▶ WHAT THE EXERCISE ASKS:
Without the images, set down each entry exactly.

▶ ENTRIES SUPPLIED:
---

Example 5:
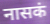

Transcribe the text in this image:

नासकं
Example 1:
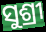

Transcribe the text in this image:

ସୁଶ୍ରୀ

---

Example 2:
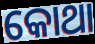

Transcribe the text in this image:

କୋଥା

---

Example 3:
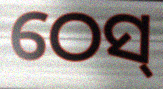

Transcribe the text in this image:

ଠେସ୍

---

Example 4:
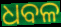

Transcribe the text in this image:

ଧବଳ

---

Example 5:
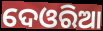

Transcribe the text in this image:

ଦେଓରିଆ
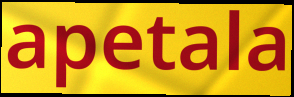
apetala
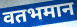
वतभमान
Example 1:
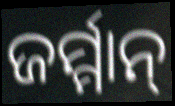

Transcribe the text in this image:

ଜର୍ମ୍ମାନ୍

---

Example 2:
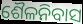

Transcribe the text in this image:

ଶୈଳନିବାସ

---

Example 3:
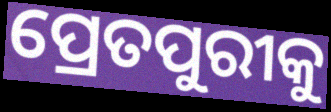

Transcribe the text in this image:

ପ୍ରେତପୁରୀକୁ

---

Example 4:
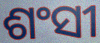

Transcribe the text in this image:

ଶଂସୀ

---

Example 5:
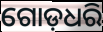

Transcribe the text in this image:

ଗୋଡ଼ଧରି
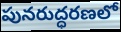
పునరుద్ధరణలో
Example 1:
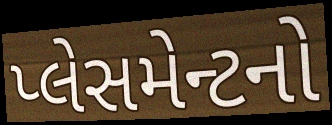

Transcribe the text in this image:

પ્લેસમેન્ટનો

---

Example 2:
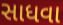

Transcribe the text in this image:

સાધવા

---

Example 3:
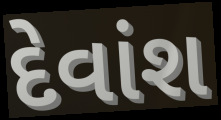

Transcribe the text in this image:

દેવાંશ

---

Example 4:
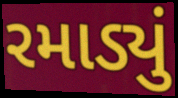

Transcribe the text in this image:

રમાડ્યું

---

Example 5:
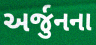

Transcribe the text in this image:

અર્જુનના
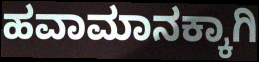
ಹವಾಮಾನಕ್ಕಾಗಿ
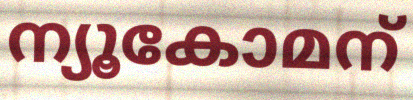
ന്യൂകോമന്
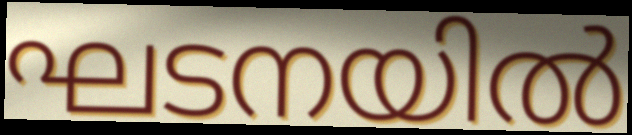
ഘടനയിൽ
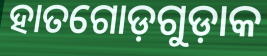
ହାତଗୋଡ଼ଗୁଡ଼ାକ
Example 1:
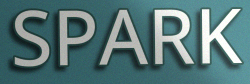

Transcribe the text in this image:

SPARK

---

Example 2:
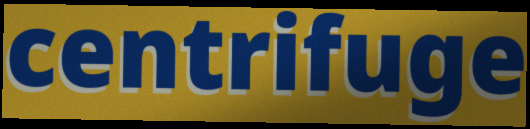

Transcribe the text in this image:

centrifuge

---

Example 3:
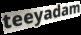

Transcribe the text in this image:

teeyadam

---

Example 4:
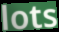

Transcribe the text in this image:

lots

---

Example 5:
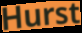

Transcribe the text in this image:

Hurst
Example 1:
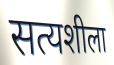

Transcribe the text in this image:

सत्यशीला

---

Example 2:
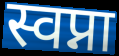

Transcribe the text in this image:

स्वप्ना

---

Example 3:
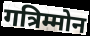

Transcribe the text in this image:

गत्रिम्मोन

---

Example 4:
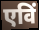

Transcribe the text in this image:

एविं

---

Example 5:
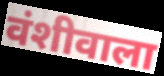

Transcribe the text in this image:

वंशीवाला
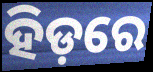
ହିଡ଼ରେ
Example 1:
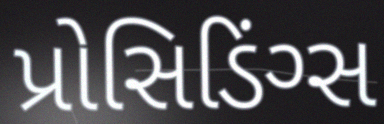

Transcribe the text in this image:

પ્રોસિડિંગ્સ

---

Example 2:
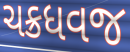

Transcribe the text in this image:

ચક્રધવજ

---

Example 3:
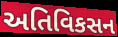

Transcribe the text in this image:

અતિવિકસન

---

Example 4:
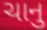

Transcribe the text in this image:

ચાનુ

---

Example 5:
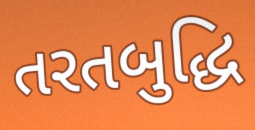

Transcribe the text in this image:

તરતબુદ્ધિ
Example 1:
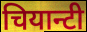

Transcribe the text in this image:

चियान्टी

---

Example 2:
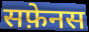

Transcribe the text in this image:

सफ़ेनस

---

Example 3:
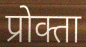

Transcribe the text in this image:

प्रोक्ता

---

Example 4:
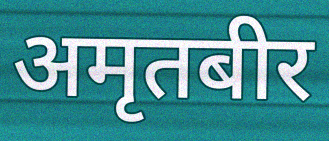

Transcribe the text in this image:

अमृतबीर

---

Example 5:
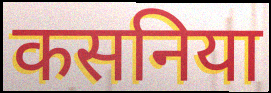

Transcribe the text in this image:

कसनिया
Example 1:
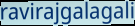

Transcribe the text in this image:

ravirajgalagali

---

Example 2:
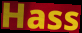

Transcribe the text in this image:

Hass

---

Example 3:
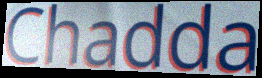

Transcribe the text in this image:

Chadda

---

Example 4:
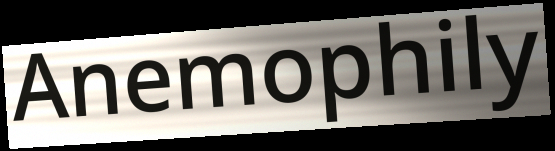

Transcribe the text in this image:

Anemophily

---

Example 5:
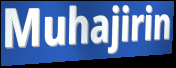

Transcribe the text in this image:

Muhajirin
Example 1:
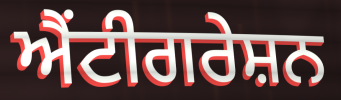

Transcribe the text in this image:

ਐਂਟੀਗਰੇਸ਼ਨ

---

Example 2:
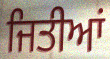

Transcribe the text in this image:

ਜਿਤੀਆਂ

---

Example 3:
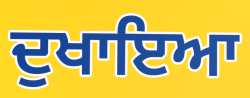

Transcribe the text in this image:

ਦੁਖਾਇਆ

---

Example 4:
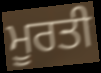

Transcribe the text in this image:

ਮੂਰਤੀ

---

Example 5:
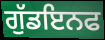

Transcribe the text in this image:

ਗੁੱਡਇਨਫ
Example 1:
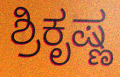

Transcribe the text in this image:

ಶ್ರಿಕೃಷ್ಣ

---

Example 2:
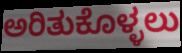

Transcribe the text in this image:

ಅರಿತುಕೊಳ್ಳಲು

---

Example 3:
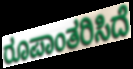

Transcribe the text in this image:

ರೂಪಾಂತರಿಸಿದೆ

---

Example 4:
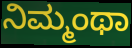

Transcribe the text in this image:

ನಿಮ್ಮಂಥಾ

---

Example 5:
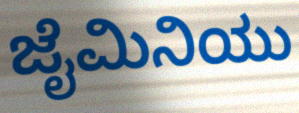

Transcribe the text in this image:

▶ TASK OUTPUT:
---

Example 5:

Transcribe the text in this image:

नासकं
Example 1:

Transcribe the text in this image:

ସୁଶ୍ରୀ

---

Example 2:

Transcribe the text in this image:

କୋଥା

---

Example 3:

Transcribe the text in this image:

ଠେସ୍

---

Example 4:

Transcribe the text in this image:

ଧବଳ

---

Example 5:

Transcribe the text in this image:

ଦେଓରିଆ
apetala
वतभमान
Example 1:

Transcribe the text in this image:

ଜର୍ମ୍ମାନ୍

---

Example 2:

Transcribe the text in this image:

ଶୈଳନିବାସ

---

Example 3:

Transcribe the text in this image:

ପ୍ରେତପୁରୀକୁ

---

Example 4:

Transcribe the text in this image:

ଶଂସୀ

---

Example 5:

Transcribe the text in this image:

ଗୋଡ଼ଧରି
పునరుద్ధరణలో
Example 1:

Transcribe the text in this image:

પ્લેસમેન્ટનો

---

Example 2:

Transcribe the text in this image:

સાધવા

---

Example 3:

Transcribe the text in this image:

દેવાંશ

---

Example 4:

Transcribe the text in this image:

રમાડ્યું

---

Example 5:

Transcribe the text in this image:

અર્જુનના
ಹವಾಮಾನಕ್ಕಾಗಿ
ന്യൂകോമന്
ഘടനയിൽ
ହାତଗୋଡ଼ଗୁଡ଼ାକ
Example 1:

Transcribe the text in this image:

SPARK

---

Example 2:

Transcribe the text in this image:

centrifuge

---

Example 3:

Transcribe the text in this image:

teeyadam

---

Example 4:

Transcribe the text in this image:

lots

---

Example 5:

Transcribe the text in this image:

Hurst
Example 1:

Transcribe the text in this image:

सत्यशीला

---

Example 2:

Transcribe the text in this image:

स्वप्ना

---

Example 3:

Transcribe the text in this image:

गत्रिम्मोन

---

Example 4:

Transcribe the text in this image:

एविं

---

Example 5:

Transcribe the text in this image:

वंशीवाला
ହିଡ଼ରେ
Example 1:

Transcribe the text in this image:

પ્રોસિડિંગ્સ

---

Example 2:

Transcribe the text in this image:

ચક્રધવજ

---

Example 3:

Transcribe the text in this image:

અતિવિકસન

---

Example 4:

Transcribe the text in this image:

ચાનુ

---

Example 5:

Transcribe the text in this image:

તરતબુદ્ધિ
Example 1:

Transcribe the text in this image:

चियान्टी

---

Example 2:

Transcribe the text in this image:

सफ़ेनस

---

Example 3:

Transcribe the text in this image:

प्रोक्ता

---

Example 4:

Transcribe the text in this image:

अमृतबीर

---

Example 5:

Transcribe the text in this image:

कसनिया
Example 1:

Transcribe the text in this image:

ravirajgalagali

---

Example 2:

Transcribe the text in this image:

Hass

---

Example 3:

Transcribe the text in this image:

Chadda

---

Example 4:

Transcribe the text in this image:

Anemophily

---

Example 5:

Transcribe the text in this image:

Muhajirin
Example 1:

Transcribe the text in this image:

ਐਂਟੀਗਰੇਸ਼ਨ

---

Example 2:

Transcribe the text in this image:

ਜਿਤੀਆਂ

---

Example 3:

Transcribe the text in this image:

ਦੁਖਾਇਆ

---

Example 4:

Transcribe the text in this image:

ਮੂਰਤੀ

---

Example 5:

Transcribe the text in this image:

ਗੁੱਡਇਨਫ
Example 1:

Transcribe the text in this image:

ಶ್ರಿಕೃಷ್ಣ

---

Example 2:

Transcribe the text in this image:

ಅರಿತುಕೊಳ್ಳಲು

---

Example 3:

Transcribe the text in this image:

ರೂಪಾಂತರಿಸಿದೆ

---

Example 4:

Transcribe the text in this image:

ನಿಮ್ಮಂಥಾ

---

Example 5:

Transcribe the text in this image:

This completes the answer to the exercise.